Jantung Aditya berdebar kencang. Dia tahu bahwa ini adalah bukti nyata dari praktik ilegal yang dilakukan perusahaan. Jika dia melaporkan hal ini, mungkin ada harapan untuk menghentikan penderitaan rakyat Karang Tirta. Tapi di sisi lain, dia juga sadar bahwa risikonya sangat besar. Jika perusahaan tahu bahwa dia mengetahui rahasia ini, hidupnya bisa dalam bahaya.
Setelah selesai memperbaiki mesin, Aditya diam-diam mengambil foto pipa itu menggunakan ponselnya. Dia menyimpannya dengan hati-hati, lalu melanjutkan pekerjaannya seperti biasa. Sepanjang hari, pikirannya dipenuhi oleh pertanyaan-pertanyaan: Apakah dia harus melaporkan hal ini? Kepada siapa? Dan bagaimana caranya agar dia tetap aman?
Pulang kerja, Aditya memutuskan untuk mengunjungi Nisa. Dia tahu bahwa Nisa adalah satu-satunya orang yang bisa membantunya. Setelah menempuh perjalanan singkat, dia tiba di sebuah kafe kecil di pinggir kota, tempat Nisa sering bekerja. Wanita muda itu sedang duduk di sudut, mengetik sesuatu di laptopnya. Ketika melihat Aditya masuk, dia tersenyum ramah.
"Adit! Sudah lama nggak ketemu. Ada apa?" tanya Nisa, nada suaranya penuh rasa ingin tahu.
Aditya duduk di hadapannya, lalu menarik napas dalam-dalam. "Nis, aku butuh bantuanmu. Aku menemukan sesuatu di tempat kerjaku. Sesuatu yang bisa membuktikan bahwa PT Lintang Abadi melakukan praktik ilegal."
Nisa langsung tegak duduknya, matanya berbinar. "Serius? Apa yang kamu temukan?"
Aditya menunjukkan foto pipa itu di ponselnya. "Ini. Mereka membuang limbah kimia secara ilegal. Aku yakin ini adalah salah satu penyebab utama pencemaran di Karang Tirta."
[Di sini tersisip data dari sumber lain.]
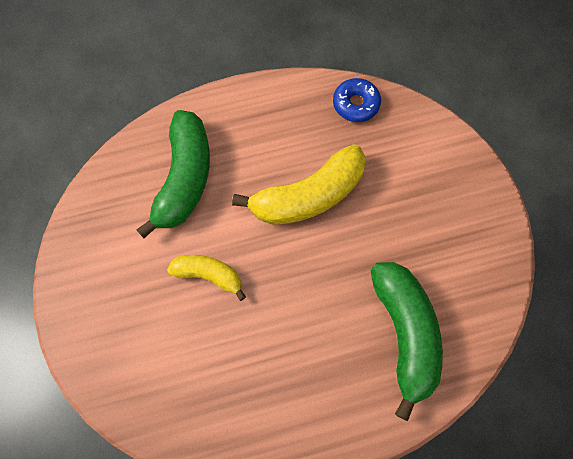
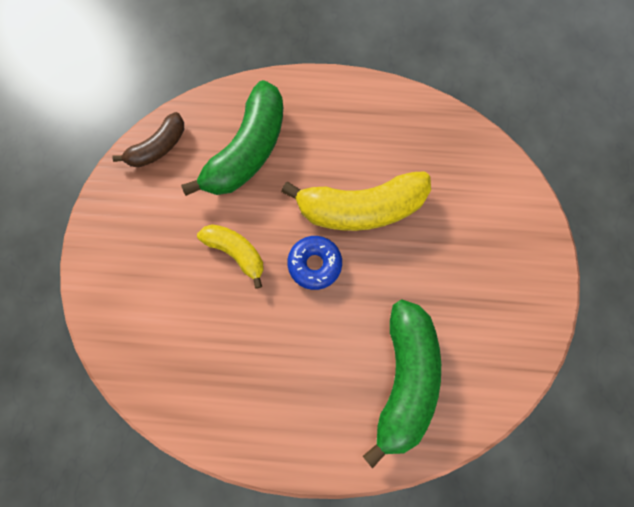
camera: 20 degrees right, 5 degrees up
(97, 203) = (158, 147): none -> brown banana
(356, 104) = (443, 131): blue donut -> blue donut (314, 264)

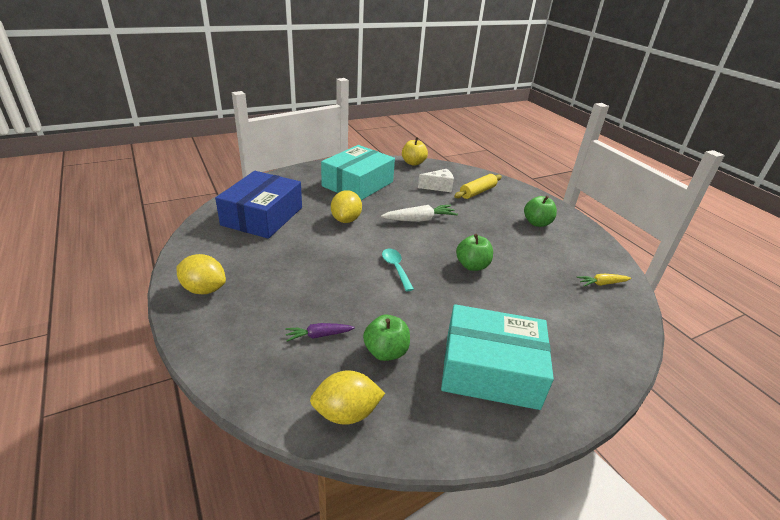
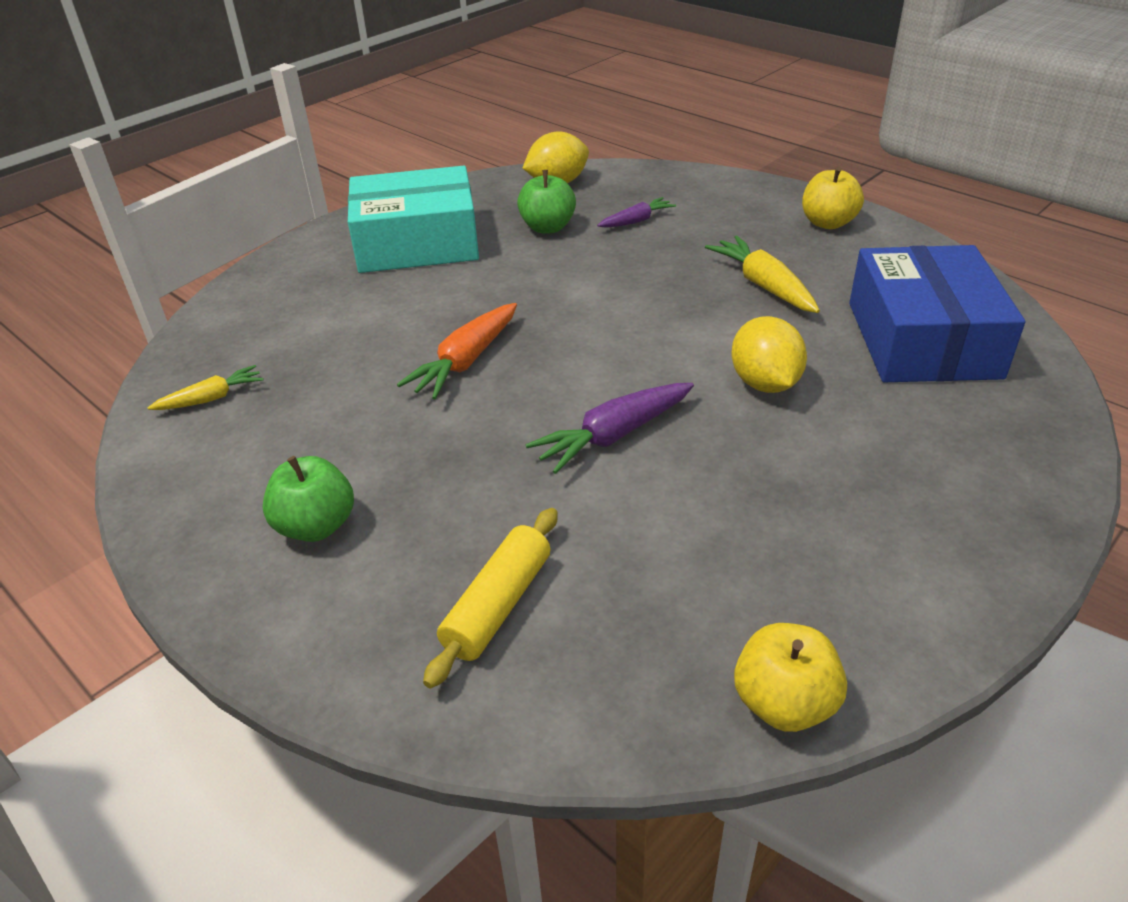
camera: 165 degrees right, 5 degrees up
(204, 289) = (828, 223): yellow lemon -> yellow apple
(295, 260) = (763, 285): none -> yellow carrot
(358, 184) = (850, 505): turquoise box -> none
(396, 268) = (597, 319): turquoise spoon -> none
(420, 220) = (613, 436): white carrot -> purple carrot
(438, 187) = (625, 583): white cheese -> none
(472, 265) = (465, 362): green apple -> orange carrot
Nisa memandang foto itu dengan serius. "Ini besar, Adit. Kalau kita bisa membuktikan ini, kita bisa membongkar kejahatan mereka."
"Tapi aku takut, Nis. Kalau mereka tahu aku yang melaporkan ini, aku bisa celaka."
Nisa menepuk bahu Aditya dengan lembut. "Kita harus hati-hati. Tapi percayalah, ini adalah kesempatan kita untuk melawan ketidakadilan. Kita bisa bekerja sama untuk mengungkap kebenaran."
Aditya mengangguk pelan. Dia tahu bahwa ini adalah langkah pertama menuju perubahan. Langkah yang penuh risiko, tapi juga penuh harapan.
---
Malam itu, Aditya pulang ke rumah dengan perasaan campur aduk. Dia tahu bahwa jalan yang dia pilih tidak akan mudah. Tapi di dalam hatinya, api kecil yang mulai menyala kemarin kini semakin membara. Dia yakin bahwa meskipun dunia terasa gelap, cahaya di ufuk timur masih bisa bersinar.
Dan ketika dia melihat ibunya yang sedang tersenyum lembut di depan pintu, dia tahu bahwa dia tidak sendirian. Bersama-sama, mereka akan berjuang untuk masa depan yang lebih baik.